Tous les matins du monde represente le choc fondateur de mon enfance, mais aussi de ma vie de musicien. J’ai decouvert a quatre ans la bande originale du film – et vers sept ans ce dernier, qui comporte tout de meme quelques scenes assez impressionnantes pour les tout-petits !

Mais des ce premier contact avec la musique seule, tout etait joue. Je dois evidemment a mon pere, guitariste, et a ma mere, melomane passionnee, de me l’avoir faite entendre, cependant il n’y eut de leur part aucun discours pedagogique. La rencontre fut purement sensible, avec le timbre de la viole de gambe, que je demandai immediatement a apprendre.
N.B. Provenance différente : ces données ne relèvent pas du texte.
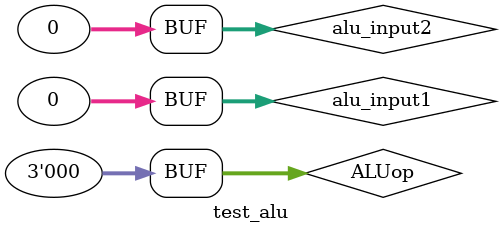
<source format=v>
`timescale 1ns / 1ps


module test_alu;

	// Inputs
	reg [31:0] alu_input1;
	reg [31:0] alu_input2;
	reg [2:0] ALUop;

	// Outputs
	wire [31:0] alu_out;
	wire alu_zero;

	// Instantiate the Unit Under Test (UUT)
	alu uut (
		.alu_input1(alu_input1), 
		.alu_input2(alu_input2), 
		.ALUop(ALUop), 
		.alu_out(alu_out), 
		.alu_zero(alu_zero)
	);

	initial begin
		// Initialize Inputs
		alu_input1 = 0;
		alu_input2 = 0;
		ALUop = 0;

		// Wait 100 ns for global reset to finish
		#100;
        
		// Add stimulus here

	end
      
endmodule


</source>
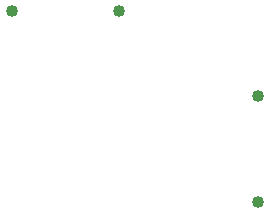
<source format=gbr>
%FSTAX23Y23*%
%MOIN*%
%SFA1B1*%

%IPPOS*%
%ADD124C,0.040000*%
%ADD125C,0.040000*%
%LNbatt_man_rev2_npth_drill-1*%
%LPD*%
G54D124*
X03606Y00803D03*
Y01157D03*
G54D125*
X03143Y0144D03*
X02789D03*
M02*
</source>
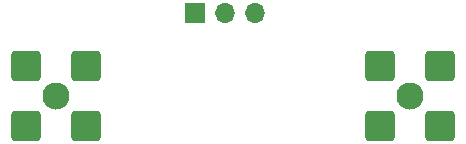
<source format=gbr>
%TF.GenerationSoftware,KiCad,Pcbnew,8.0.2*%
%TF.CreationDate,2025-01-04T01:45:44+01:00*%
%TF.ProjectId,biastee1,62696173-7465-4653-912e-6b696361645f,rev?*%
%TF.SameCoordinates,Original*%
%TF.FileFunction,Soldermask,Bot*%
%TF.FilePolarity,Negative*%
%FSLAX46Y46*%
G04 Gerber Fmt 4.6, Leading zero omitted, Abs format (unit mm)*
G04 Created by KiCad (PCBNEW 8.0.2) date 2025-01-04 01:45:44*
%MOMM*%
%LPD*%
G01*
G04 APERTURE LIST*
G04 Aperture macros list*
%AMRoundRect*
0 Rectangle with rounded corners*
0 $1 Rounding radius*
0 $2 $3 $4 $5 $6 $7 $8 $9 X,Y pos of 4 corners*
0 Add a 4 corners polygon primitive as box body*
4,1,4,$2,$3,$4,$5,$6,$7,$8,$9,$2,$3,0*
0 Add four circle primitives for the rounded corners*
1,1,$1+$1,$2,$3*
1,1,$1+$1,$4,$5*
1,1,$1+$1,$6,$7*
1,1,$1+$1,$8,$9*
0 Add four rect primitives between the rounded corners*
20,1,$1+$1,$2,$3,$4,$5,0*
20,1,$1+$1,$4,$5,$6,$7,0*
20,1,$1+$1,$6,$7,$8,$9,0*
20,1,$1+$1,$8,$9,$2,$3,0*%
G04 Aperture macros list end*
%ADD10C,2.300000*%
%ADD11RoundRect,0.250000X-1.000000X1.000000X-1.000000X-1.000000X1.000000X-1.000000X1.000000X1.000000X0*%
%ADD12RoundRect,0.250000X1.000000X-1.000000X1.000000X1.000000X-1.000000X1.000000X-1.000000X-1.000000X0*%
%ADD13R,1.700000X1.700000*%
%ADD14O,1.700000X1.700000*%
G04 APERTURE END LIST*
D10*
%TO.C,J1_rf1*%
X194650000Y-106000000D03*
D11*
X197190000Y-103460000D03*
X192110000Y-103460000D03*
X197190000Y-108540000D03*
X192110000Y-108540000D03*
%TD*%
D10*
%TO.C,J2_rfdc1*%
X164650000Y-106000000D03*
D12*
X162110000Y-108540000D03*
X167190000Y-108540000D03*
X162110000Y-103460000D03*
X167190000Y-103460000D03*
%TD*%
D13*
%TO.C,J1*%
X176420000Y-99000000D03*
D14*
X178960000Y-99000000D03*
X181500000Y-99000000D03*
%TD*%
M02*

</source>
J’avais deja entendu l’instrument au disque, utilise pour la basse continue. Jamais sa voix seule, dont les couleurs et les inflexions me fascinerent bien davantage que les plages orchestrales du disque, qu’on pouvait imaginer plus facile d’acces.

Au fil des annees, je m’impregnais evidemment de la narration du film d’Alain Corneau, puis me plongeais dans le roman de Pascal Quignard. Je mesurais, en comparant l’interpretation de Jordi Savall dans la bande-son et celle des memes œuvres durant ses concerts, combien il s’etait mis avec la premiere dans la peau des personnages de Sainte-Colombe et Marin Marais, infusant chaque accent de leur psychologie, quitte a assumer une approche antihistorique qu’il ne retenait evidemment pas en jouant les pieces detachees de ce contexte. L’envie de m’abstraire egalement des contraintes musicologiques que m’imposaient mes professeurs, le plus souvent a juste titre, et de me livrer egalement a cet exercice theatral avec mes propres intuitions et ma propre sensibilite devint alors irresistible.